Bundessozialgericht

Verhandlung B 7/14 AS 11/21 R

Grundsicherung für Arbeitsuchende - ausländische Altersrente - Leistungsausschluss

Verhandlungstermin 08.12.2022 11:00 Uhr

Terminvorschau

I. P. ./. Jobcenter Dessau-Roßlau, beigeladen: Stadt Dessau-Roßlau - Sozialamt -
Umstritten sind die Aufhebung der Bewilligung von Alg II und die Erstattung von insgesamt 48 179,87 Euro.

 Die 1948 geborene Klägerin siedelte im April 2004 von Russland nach Deutschland über. Sie gab im Antrag gegenüber dem beigeladenen Sozialhilfeträger an, bislang von einer Rente gelebt zu haben, verneinte aber Rentenansprüche, Einkommen und Vermögen. Bis August 2004 erhielt sie von diesem Hilfe zum Lebensunterhalt. Zwischenzeitlich bezog die Klägerin Eingliederungsleistungen nach dem SGB III. Von Januar 2005 bis April 2010 bewilligte ihr das beklagte Jobcenter Alg II. Weder im Erstantrag noch in den Fortzahlungsanträgen gab sie diesem gegenüber den laufenden Bezug einer russischen Altersarbeitsrente an. Auf Nachfrage des Beklagten bestätigte die Klägerin den Bezug der russischen Rente. Der Beklagte nahm die Leistungsbewilligungen von Januar 2005 bis April 2010 zurück und forderte die Erstattung der erbrachten Leistungen sowie der Beiträge zur Kranken- und Pflegeversicherung. Die Klägerin sei wegen des Bezugs der Rente von Leistungen nach dem SGB II ausgeschlossen. Die fehlerhafte Bewilligung sei erfolgt, weil sie zumindest grob fahrlässig falsche und unvollständige Angaben gemacht habe.

Das Sozialgericht hat den Rücknahme- und Erstattungsbescheid aufgehoben, weil die Klägerin auf die Rechtmäßigkeit der Bewilligungsbescheide habe vertrauen dürfen.
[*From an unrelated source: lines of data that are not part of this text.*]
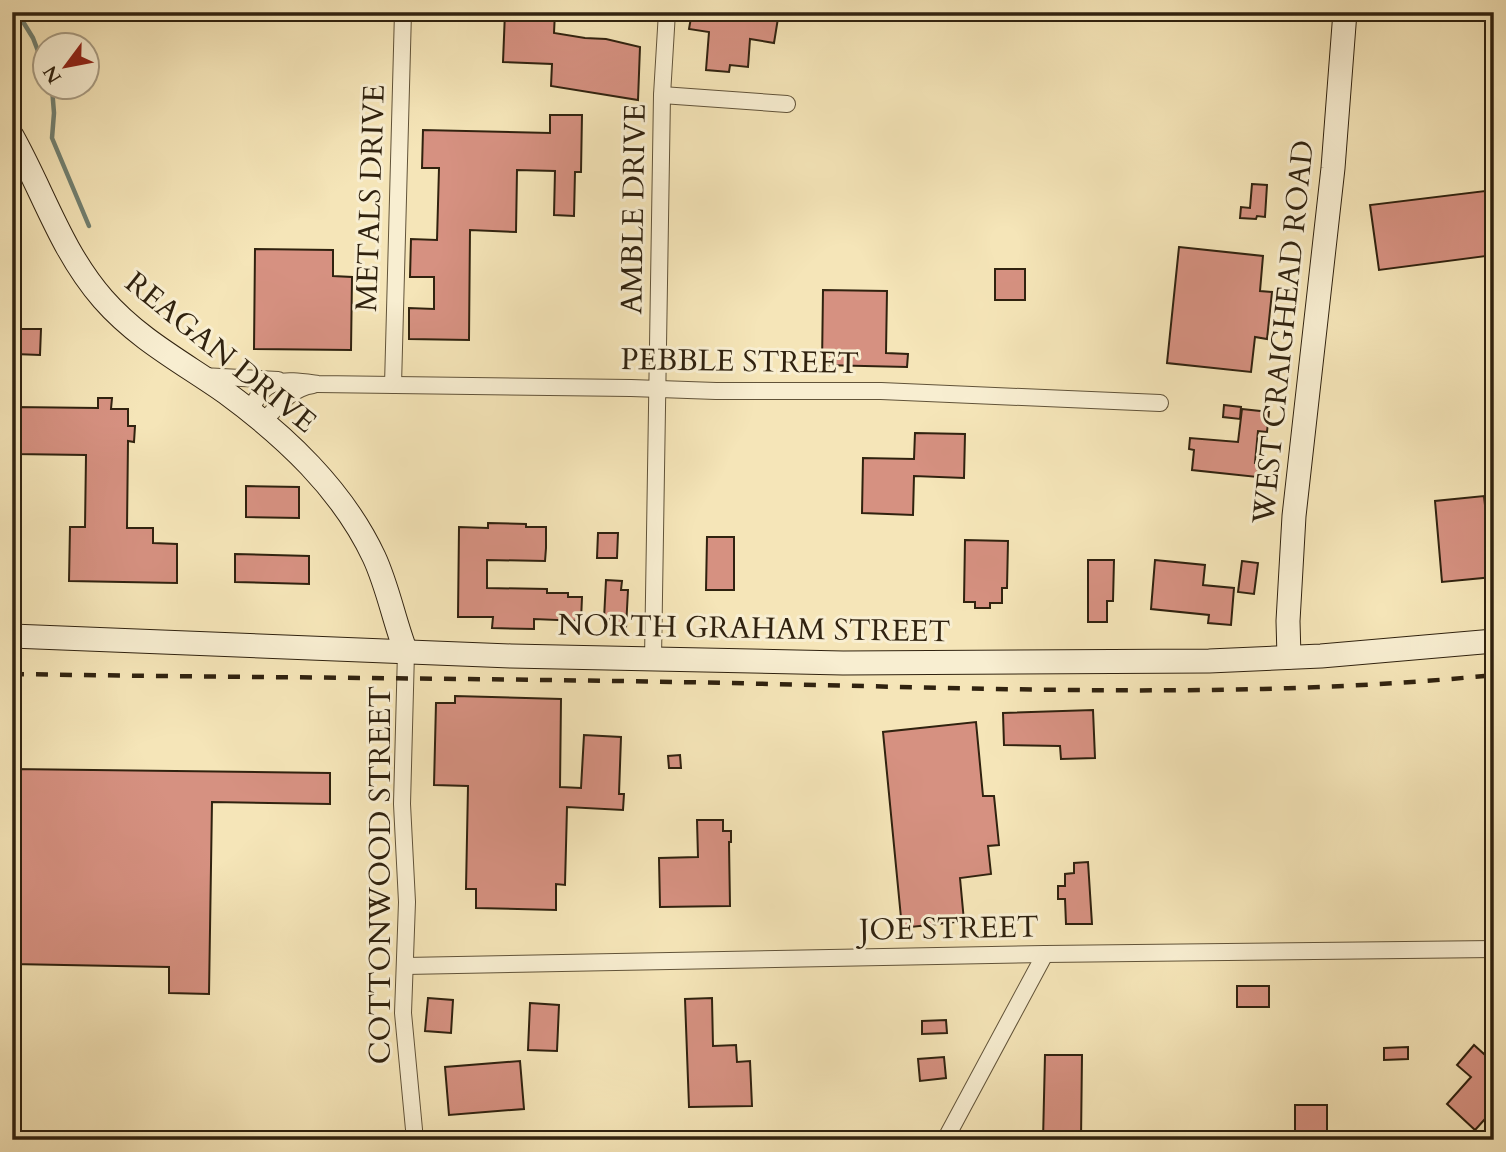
<svg xmlns="http://www.w3.org/2000/svg" width="1506" height="1152" viewBox="0 0 1506 1152" font-family="Cardo,serif">
<rect width="100%" height="100%" fill="#f5e5b8"/>
<filter id="stains"><feTurbulence type="fractalNoise" baseFrequency=".00286" numOctaves="4"/><feColorMatrix values="0 0 0 0 .2 0 0 0 0 .09 0 0 0 0 .02 0 0 0 .5 -.17"/></filter>
<radialGradient id="worn" r=".72"><stop offset=".6" stop-color="#630" stop-opacity="0"/><stop offset="1" stop-color="#630" stop-opacity=".3"/></radialGradient>
<g fill="none" stroke-linecap="round" stroke-linejoin="round">
<g stroke="#718071" stroke-width="4.5">
<path d="M17,12L33,38L46,72"/>
<path d="M52,88L54,113L52,138L89,226"/>
</g>
</g>
<g fill="#d69181" stroke="#30220f" stroke-width="2">
<path d="M505,12H555L554,33L585,38L606,39L640,47L638,100L551,86L552,64L503,62Z"/>
<path d="M692,12H779L774,43L750,39L748,67L730,65L729,72L706,70L709,32L689,29Z"/>
<path d="M550,115H582L581,172H575L574,216L554,215L555,171L517,170L516,232L470,230L469,340L409,339V308L434,309V277H410L411,239L437,240L439,168H422L423,130L550,133Z"/>
<path d="M1252,184L1267,185L1265,217L1257,216L1256,219L1240,218L1241,207L1250,208Z"/>
<path d="M1485,191L1494,255L1379,270L1370,205Z"/>
<path d="M1179,247L1263,256L1260,291L1272,292L1267,339L1255,337L1251,372L1167,363Z"/>
<path d="M255,249L333,250V276L352,277L351,350L254,349Z"/>
<rect x="995" y="269" width="30" height="31"/>
<path d="M823,290L887,291L886,353L908,354L907,367L822,365Z"/>
<path d="M16,329H41L40,355L15,354Z"/>
<path d="M98,398H112L111,409H128V426H135L134,442L128,441L127,528H153V543L177,544V583L69,581L70,527H85L86,455L14,454V407L98,408Z"/>
<path d="M1224,405L1241,407L1240,419L1223,417Z"/>
<path d="M1242,409L1269,412L1267,432L1258,431L1255,463H1259L1257,477L1192,470L1194,450L1189,449L1190,438L1238,442Z"/>
<path d="M915,433L965,434L964,478L914,476L913,515L862,513L863,458L914,459Z"/>
<path d="M246,486L299,487V518L246,517Z"/>
<path d="M1484,496L1493,577L1442,582L1435,501Z"/>
<path d="M488,523L526,524V527H546V548L545,561L487,560V588L547,589V593H568V597H582L581,621L534,619V629L492,628L493,617H458L459,527L488,528Z"/>
<path d="M598,533H618L617,558H597Z"/>
<path d="M707,537H734V590H706Z"/>
<path d="M965,540L1008,541L1007,588H1002V603H990V608H975V602H964Z"/>
<path d="M235,554L309,556V584L235,582Z"/>
<path d="M1088,560H1114L1113,601H1107V622H1088Z"/>
<path d="M1155,560L1205,565L1203,585L1234,588L1231,625L1208,623L1209,615L1151,609Z"/>
<path d="M1242,561L1258,563L1254,594L1238,592Z"/>
<path d="M606,580L622,581L621,590H628L626,628L610,627V619H604Z"/>
<path d="M455,696L561,699L560,787L581,788L584,735L621,737L619,794H624L623,810L567,807L565,885L556,884V910L476,908V889H466L468,786L434,785L436,703H455Z"/>
<path d="M1093,710L1095,758L1061,759L1060,746L1004,745L1003,713Z"/>
<path d="M976,722L983,796H994L999,845L988,846L991,874L960,878L964,921L902,928L883,732Z"/>
<path d="M680,755L681,768H669L668,756Z"/>
<path d="M12,769L330,773V804L212,802L209,994L169,993V967L12,964Z"/>
<path d="M697,820H723V831H731V842H729L730,906L660,907L659,858L698,857Z"/>
<path d="M1088,862L1092,924H1066L1065,899H1058V886H1065V874L1074,873V863Z"/>
<rect x="1237" y="986" width="32" height="21"/>
<path d="M428,998L453,1000L451,1033L425,1031Z"/>
<path d="M712,998L713,1046L736,1045L737,1062L750,1061L752,1106L689,1107L685,999Z"/>
<path d="M530,1003L559,1005L557,1051L528,1050Z"/>
<path d="M946,1020L947,1033L922,1034V1021Z"/>
<path d="M1494,1042V1109L1475,1130L1447,1104L1471,1077L1457,1065L1474,1045L1484,1054Z"/>
<path d="M1408,1047V1059L1384,1060V1048Z"/>
<path d="M1045,1055H1082L1081,1140H1043Z"/>
<path d="M944,1057L946,1078L920,1081L918,1059Z"/>
<path d="M520,1061L524,1109L449,1115L445,1067Z"/>
<rect x="1295" y="1105" width="32" height="35"/>
</g>
<g fill="none" stroke-linecap="round" stroke-linejoin="round">
<defs>
<g id="street">
<path d="M662,95L787,104"/>
<path d="M202,376L278,380"/>
<path d="M393,385L403,12"/>
<path d="M251,412C262,375 287,380 318,384L631,388L716,391H881L1160,403"/>
<path d="M264,421C278,406 291,388 313,385"/>
<path d="M406,652L402,804L407,902L403,1013L415,1140"/>
<path d="M653,659L662,95L667,12"/>
<path d="M405,966L1045,954L1494,949"/>
<path d="M945,1140L1045,954"/>
</g>
<g id="secondary">
<path d="M12,136C43,191 61,251 103,299C138,339 182,362 225,392C285,436 342,489 374,557C388,587 394,621 406,652"/>
<path d="M12,636L511,656L843,663L1209,661L1321,656L1494,641"/>
<path d="M1289,657L1288,621L1294,516L1333,168L1345,12"/>
</g>
</defs>
<use href="#street" stroke="#615339" stroke-width="18"/>
<use href="#secondary" stroke="#30220f" stroke-width="25"/>
<use href="#street" stroke="#f8eed1" stroke-width="16"/>
<use href="#secondary" stroke="#f8eed1" stroke-width="23"/>
<path stroke="#30220f" stroke-width="4.5" stroke-dasharray="12 12" stroke-linecap="butt" d="M12,674C265,678 519,678 772,684C1013,689 1254,699 1494,675"/>
</g>
<g text-anchor="middle" stroke-width="6" stroke-linejoin="round" paint-order="stroke">
<g font-size="30" fill="#30220f" stroke="#f8eed1">
<text transform="translate(370 198) rotate(-88)" y="10">METALS DRIVE</text>
<text transform="translate(633 209) rotate(-89)" y="10">AMBLE DRIVE</text>
<text transform="translate(1283 332) rotate(-84)" y="10">WEST CRAIGHEAD ROAD</text>
<text transform="translate(221 352) rotate(39)" y="10">REAGAN DRIVE</text>
<text transform="translate(740 361) rotate(1)" y="10">PEBBLE STREET</text>
<text transform="translate(754 628) rotate(1)" y="10">NORTH GRAHAM STREET</text>
<text transform="translate(380 875) rotate(-90)" y="10">COTTONWOOD STREET</text>
<text transform="translate(949 928) rotate(-1)" y="10">JOE STREET</text>
</g>
</g>
<rect width="1506" height="1152" fill="none" stroke="#f5e5b8" stroke-width="42"/>
<rect x="14" y="14" width="1478" height="1124" fill="none" stroke="#30220f" stroke-width="3.5"/>
<rect x="21" y="21" width="1464" height="1110" fill="none" stroke="#30220f" stroke-width="2"/>
<g transform="translate(66 66) rotate(238)"><circle r="33" fill="#f8eed1" stroke="#a89c83" stroke-width="2"/>
<path d="M0-5L12 26L0 18L-12 26Z" fill="#8f2418"/>
<text y="-10" font-size="19" font-weight="bold" text-anchor="middle" fill="#30220f">N</text>
</g>
<rect width="100%" height="100%" filter="url(#stains)"/>
<rect width="100%" height="100%" fill="url(#worn)"/>
</svg>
Auf die Berufung des Beklagten hat das LSG nach Beiladung des Sozialhilfeträgers das Urteil des Sozialgerichts aufgehoben und die Klage abgewiesen. Im sich anschließenden Revisionsverfahren ist das Urteil des LSG aufgehoben und die Sache wegen fehlender tatsächlicher Feststellungen zur Rente zurückverwiesen worden (B 14 AS 5/17 R, Urteil vom 7. Dezember 2017).

Das LSG hat im wiedereröffneten Verfahren das Urteil des SG aufgehoben und die Klage abgewiesen. Die Klägerin sei nach § 7 Abs 4 SGB II von Leistungen ausgeschlossen, weil sie eine russische Altersarbeitsrente bezogen habe, die mit einer deutschen Altersrente vergleichbar sei. Sie werde durch einen öffentlichen Träger gewährt, knüpfe an das Erreichen einer bestimmten Altersgrenze an und habe nach den Vorstellungen des russischen Gesetzgebers die Funktion, den Lebensunterhalt im Alter zu sichern. Das Vertrauen der Klägerin in die Leistungsbewilligung sei nicht schutzwürdig, weil sie die dafür wesentliche Angabe des laufenden Rentenbezugs - trotz bestehender Sprach- und Verständnisprobleme - grob fahrlässig unterlassen habe. Die Rücknahme und Erstattung sei nicht wegen der Erfüllungsfiktion des § 107 Abs 1 SGB X ausgeschlossen. Dem allein in Betracht kommenden Erstattungsanspruch des Beklagten gegen den Beigeladenen nach § 105 Abs 1 SGB X stehe jedenfalls § 105 Abs 3 SGB X entgegen, wonach ein Erstattungsanspruch gegen den Sozialhilfeträger erst ab Kenntnis seiner Leistungspflicht bestehe. Dass ein Leistungsantrag nach dem SGB II zugleich auch als Antrag auf Leistungen nach dem SGB XII zu verstehen sei und dem Sozialhilfeträger die erforderliche Kenntnis iS des § 18 SGB XII verschaffe, sei nicht auf den Erstattungsfall zu übertragen.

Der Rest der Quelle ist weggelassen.